# TO DO:
All the data should be repeated exactly. Any image in it is left out.

# DATA FOR THIS EXERCISE:
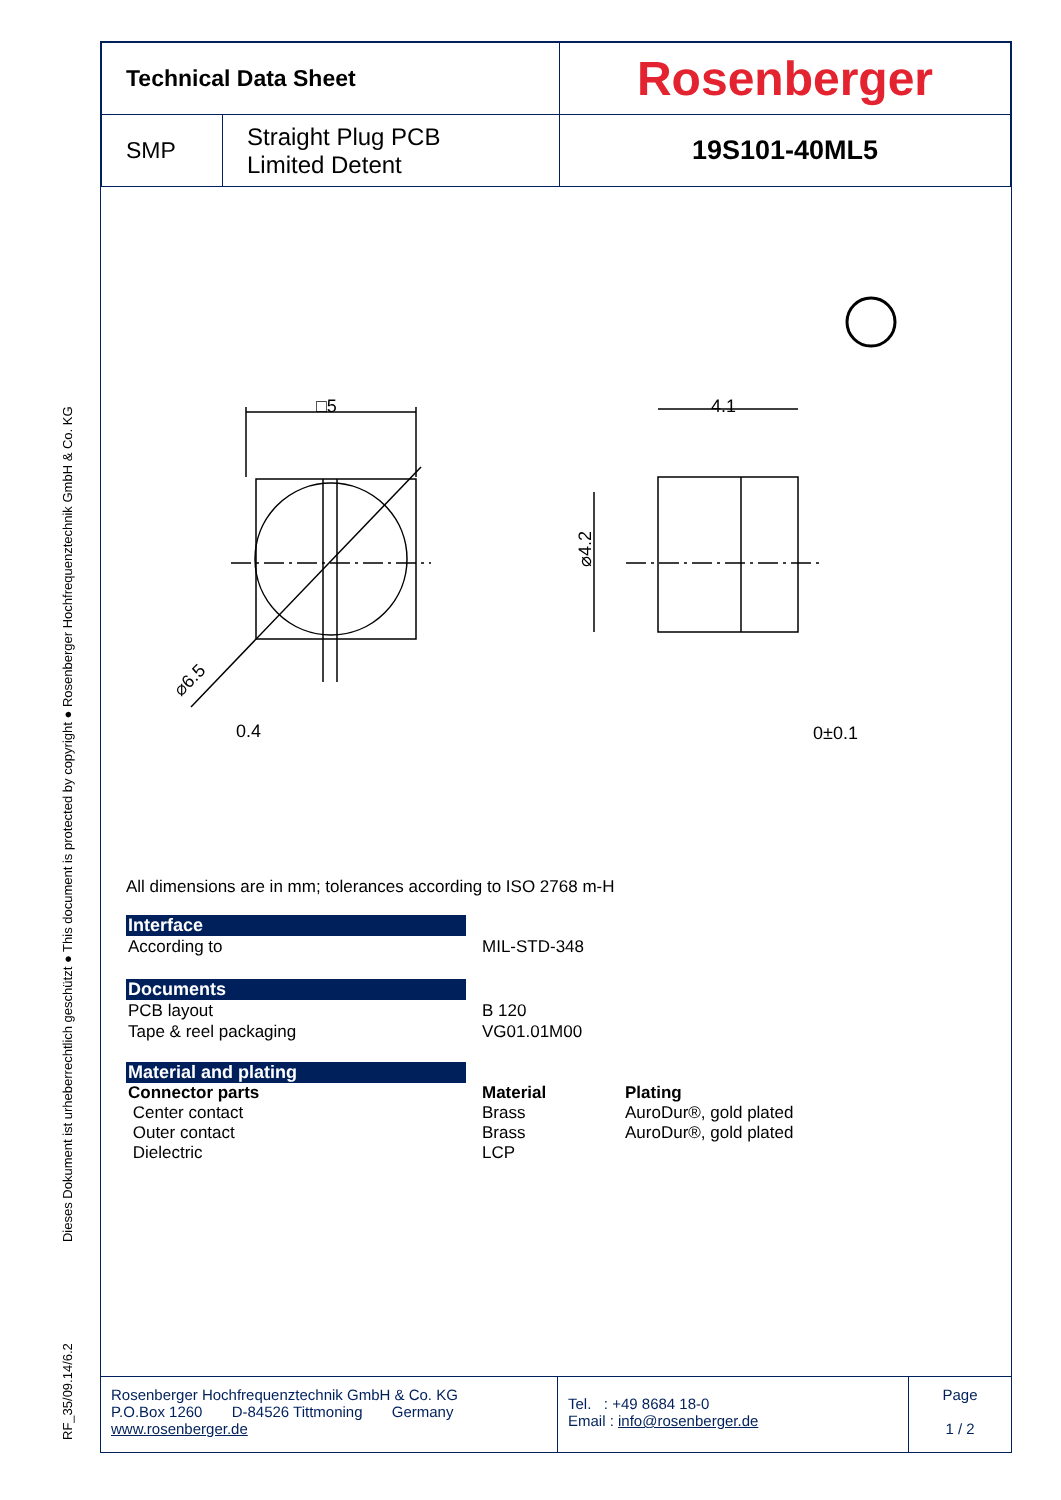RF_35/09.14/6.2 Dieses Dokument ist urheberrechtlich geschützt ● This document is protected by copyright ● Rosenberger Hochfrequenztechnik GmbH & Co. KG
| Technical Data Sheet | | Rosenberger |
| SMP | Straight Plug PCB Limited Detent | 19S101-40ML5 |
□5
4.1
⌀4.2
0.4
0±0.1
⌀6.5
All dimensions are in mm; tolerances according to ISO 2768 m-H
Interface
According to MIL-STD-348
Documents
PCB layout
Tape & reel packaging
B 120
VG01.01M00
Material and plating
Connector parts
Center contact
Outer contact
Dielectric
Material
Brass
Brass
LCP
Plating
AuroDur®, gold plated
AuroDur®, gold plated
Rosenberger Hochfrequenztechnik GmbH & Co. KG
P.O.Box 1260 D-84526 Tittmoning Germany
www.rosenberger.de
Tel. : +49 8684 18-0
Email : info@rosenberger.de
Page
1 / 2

# EXERCISE RESPONSE:
RF_35/09.14/6.2 Dieses Dokument ist urheberrechtlich geschützt ● This document is protected by copyright ● Rosenberger Hochfrequenztechnik GmbH & Co. KG
| Technical Data Sheet | | Rosenberger |
| SMP | Straight Plug PCB Limited Detent | 19S101-40ML5 |
□5
4.1
⌀4.2
0.4
0±0.1
⌀6.5
All dimensions are in mm; tolerances according to ISO 2768 m-H
Interface
According to MIL-STD-348
Documents
PCB layout
Tape & reel packaging
B 120
VG01.01M00
Material and plating
Connector parts
Center contact
Outer contact
Dielectric
Material
Brass
Brass
LCP
Plating
AuroDur®, gold plated
AuroDur®, gold plated
Rosenberger Hochfrequenztechnik GmbH & Co. KG
P.O.Box 1260 D-84526 Tittmoning Germany
www.rosenberger.de
Tel. : +49 8684 18-0
Email : info@rosenberger.de
Page
1 / 2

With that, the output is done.